The line with "nose: (947, 510)" and each line following it, up to the final line of the data, should be set down exactly; pictures stay out.

*** GIVEN DATA Section Begins ***

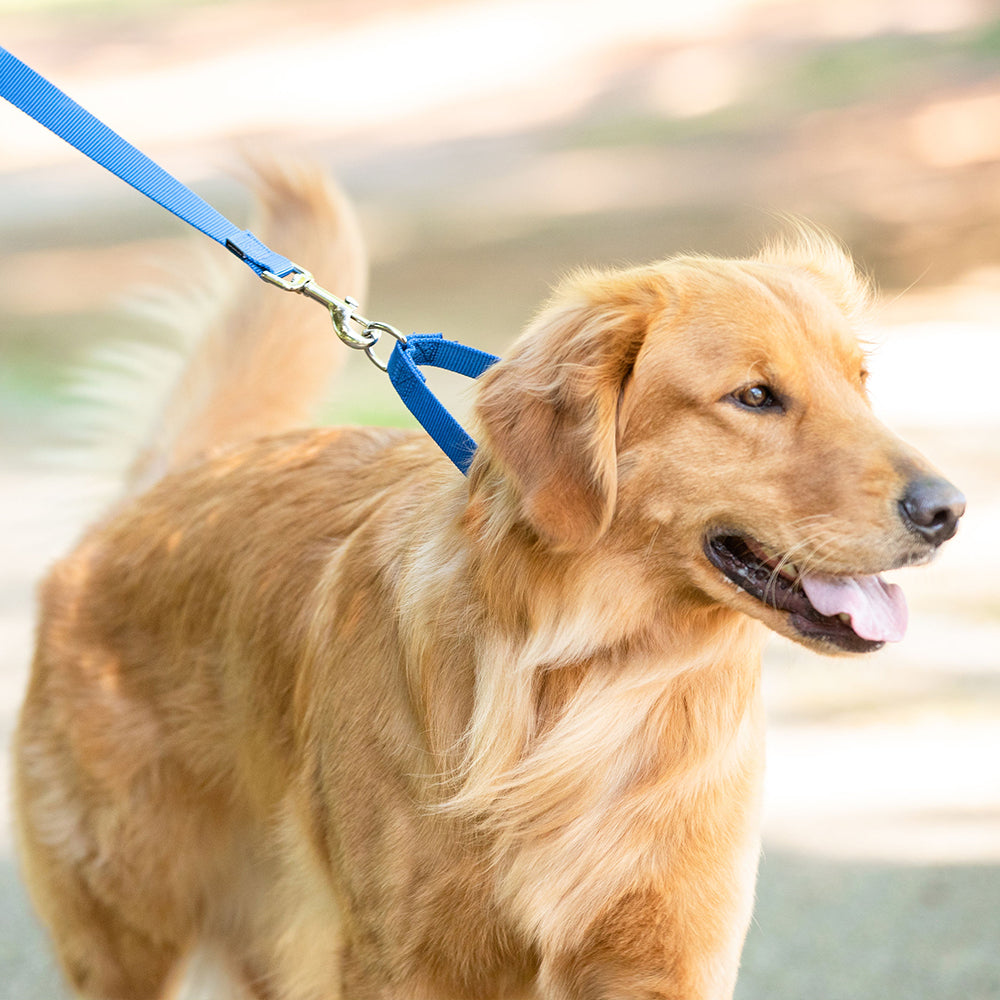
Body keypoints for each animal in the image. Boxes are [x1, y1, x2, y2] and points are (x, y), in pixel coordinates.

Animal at [13, 164, 960, 1000]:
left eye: (861, 383)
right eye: (755, 397)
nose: (947, 510)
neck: (592, 677)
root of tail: (157, 491)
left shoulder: (669, 955)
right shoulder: (402, 960)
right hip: (133, 936)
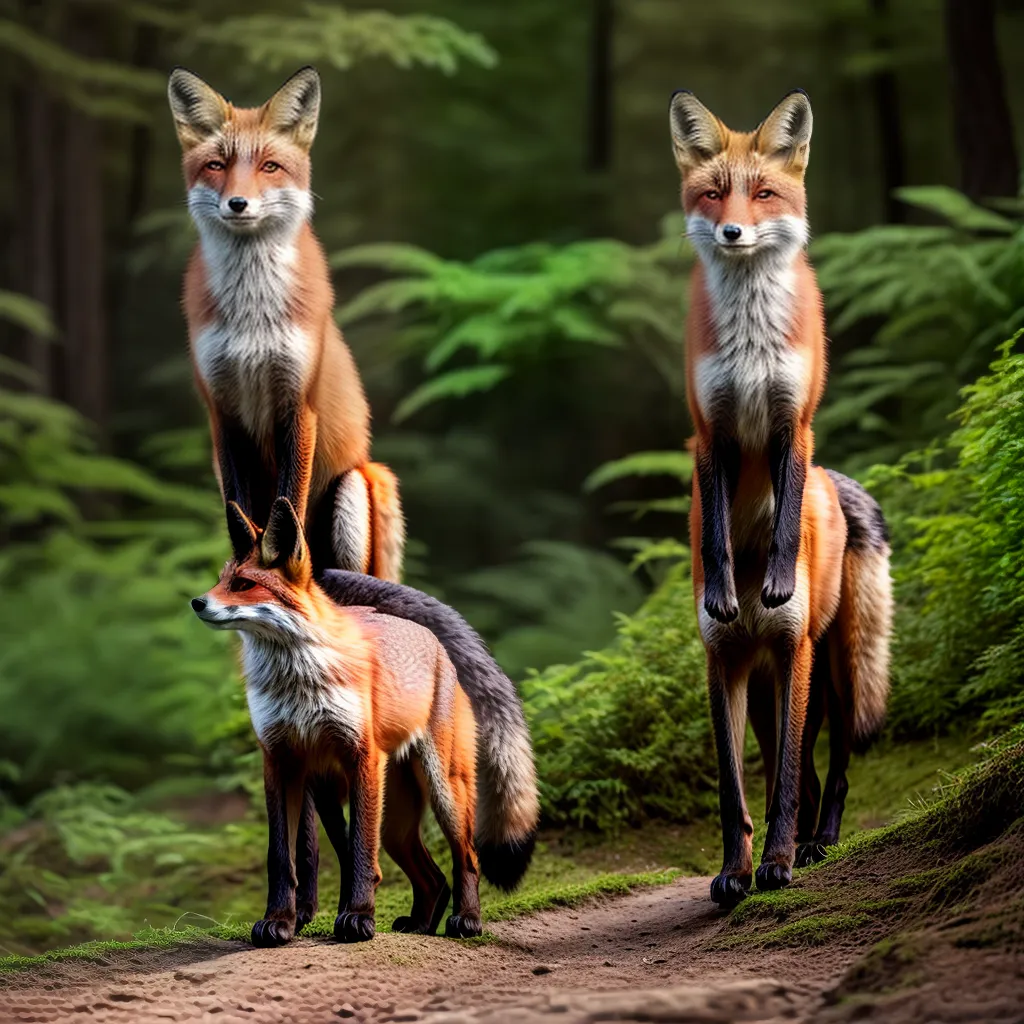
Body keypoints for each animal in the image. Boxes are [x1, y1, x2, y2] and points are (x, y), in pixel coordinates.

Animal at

*** GIVEN DATA Section Ends ***

■ **TASK RESPONSE**
nose: (947, 510)
neck: (592, 677)
root of tail: (157, 491)
left shoulder: (669, 955)
right shoulder: (402, 960)
right hip: (133, 936)
Body keypoints for each animal in the image. Boxes are [x1, y1, x2, y2] and points are (x, y), in pixel coordinates.

Animal at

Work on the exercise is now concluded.